Transcribe exactly the lines that fall between the one holding "Derechos Económicos, Sociales y Culturas)]" and the one holding "Production Services", inclusive, from the entries below.

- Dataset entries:
■ ■ ■ ■ ■

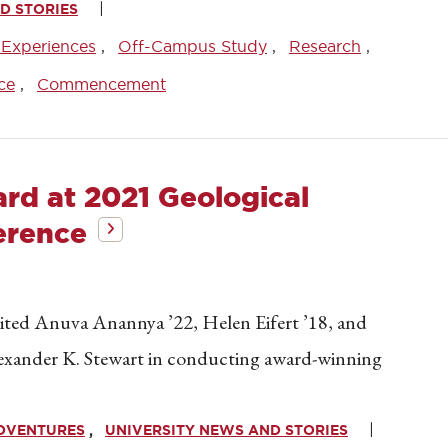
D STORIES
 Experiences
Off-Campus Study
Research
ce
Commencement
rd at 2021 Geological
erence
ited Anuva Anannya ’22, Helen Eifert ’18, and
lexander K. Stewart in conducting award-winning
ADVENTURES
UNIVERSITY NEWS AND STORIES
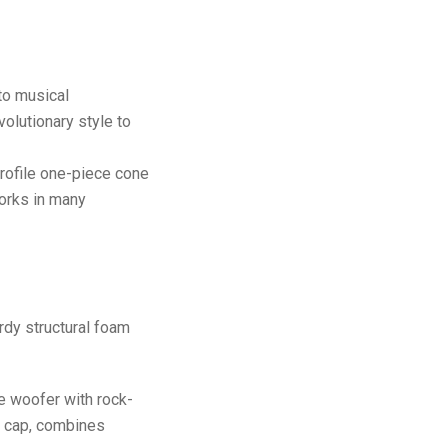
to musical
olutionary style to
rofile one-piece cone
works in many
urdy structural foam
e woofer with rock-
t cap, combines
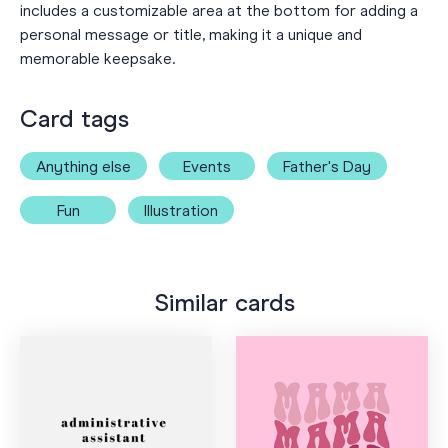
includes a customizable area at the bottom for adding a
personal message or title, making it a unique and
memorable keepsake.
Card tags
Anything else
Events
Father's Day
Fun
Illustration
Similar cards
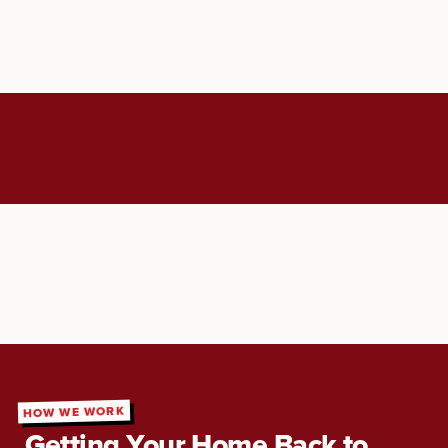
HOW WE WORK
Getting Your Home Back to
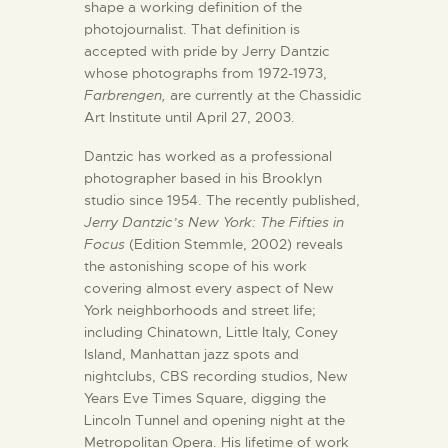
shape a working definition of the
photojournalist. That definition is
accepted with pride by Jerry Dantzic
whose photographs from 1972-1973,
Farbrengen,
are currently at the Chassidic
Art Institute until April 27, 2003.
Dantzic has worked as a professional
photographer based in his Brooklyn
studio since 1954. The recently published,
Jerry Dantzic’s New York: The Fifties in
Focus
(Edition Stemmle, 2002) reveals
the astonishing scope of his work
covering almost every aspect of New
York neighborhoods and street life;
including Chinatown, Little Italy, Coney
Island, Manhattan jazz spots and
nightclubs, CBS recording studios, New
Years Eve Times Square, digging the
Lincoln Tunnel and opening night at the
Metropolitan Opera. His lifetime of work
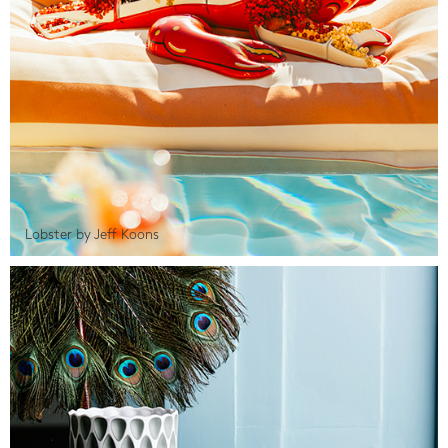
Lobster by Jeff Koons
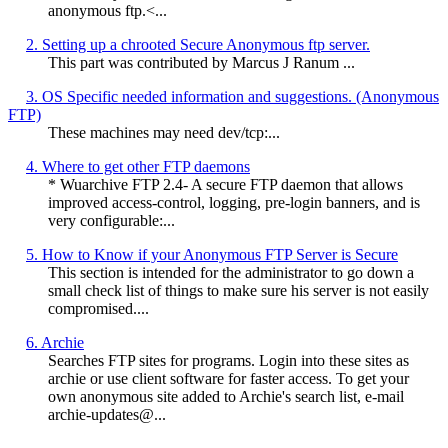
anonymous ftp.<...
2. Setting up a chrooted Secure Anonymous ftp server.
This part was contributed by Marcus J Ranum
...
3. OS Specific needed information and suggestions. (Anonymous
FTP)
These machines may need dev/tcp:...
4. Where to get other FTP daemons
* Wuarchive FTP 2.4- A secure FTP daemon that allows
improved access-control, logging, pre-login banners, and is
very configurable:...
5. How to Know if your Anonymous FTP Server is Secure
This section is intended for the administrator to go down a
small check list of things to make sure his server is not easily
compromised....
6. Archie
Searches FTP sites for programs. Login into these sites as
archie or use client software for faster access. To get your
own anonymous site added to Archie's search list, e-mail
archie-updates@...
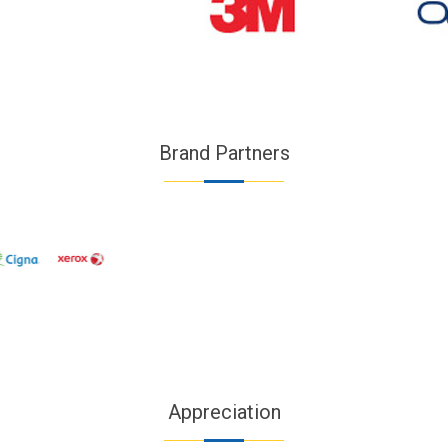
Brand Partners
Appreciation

■ ■ ■ ■ ■

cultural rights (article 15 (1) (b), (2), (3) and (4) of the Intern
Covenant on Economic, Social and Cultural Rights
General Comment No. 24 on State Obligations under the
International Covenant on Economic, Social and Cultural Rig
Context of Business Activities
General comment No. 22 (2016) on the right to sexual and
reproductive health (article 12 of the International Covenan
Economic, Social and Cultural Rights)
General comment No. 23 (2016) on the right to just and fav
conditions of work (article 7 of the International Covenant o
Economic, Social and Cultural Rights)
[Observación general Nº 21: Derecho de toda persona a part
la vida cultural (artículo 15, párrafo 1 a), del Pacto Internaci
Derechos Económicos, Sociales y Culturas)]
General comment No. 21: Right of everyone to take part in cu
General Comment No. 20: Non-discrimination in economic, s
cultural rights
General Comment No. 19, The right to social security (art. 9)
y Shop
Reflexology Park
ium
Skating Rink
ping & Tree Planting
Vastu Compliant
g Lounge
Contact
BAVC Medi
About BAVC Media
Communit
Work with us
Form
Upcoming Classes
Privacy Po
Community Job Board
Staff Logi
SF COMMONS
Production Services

■ ■ ■ ■ ■

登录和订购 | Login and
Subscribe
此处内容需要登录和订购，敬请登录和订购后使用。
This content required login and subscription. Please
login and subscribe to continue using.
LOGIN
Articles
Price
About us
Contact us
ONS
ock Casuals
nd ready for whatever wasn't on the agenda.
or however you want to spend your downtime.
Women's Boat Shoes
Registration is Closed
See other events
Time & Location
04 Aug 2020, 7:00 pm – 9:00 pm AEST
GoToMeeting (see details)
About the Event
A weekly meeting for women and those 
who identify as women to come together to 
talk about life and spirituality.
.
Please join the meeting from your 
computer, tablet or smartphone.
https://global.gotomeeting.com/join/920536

■ ■ ■ ■ ■

- RESPONSE AREA:
Derechos Económicos, Sociales y Culturas)]
General comment No. 21: Right of everyone to take part in cu
General Comment No. 20: Non-discrimination in economic, s
cultural rights
General Comment No. 19, The right to social security (art. 9)
y Shop
Reflexology Park
ium
Skating Rink
ping & Tree Planting
Vastu Compliant
g Lounge
Contact
BAVC Medi
About BAVC Media
Communit
Work with us
Form
Upcoming Classes
Privacy Po
Community Job Board
Staff Logi
SF COMMONS
Production Services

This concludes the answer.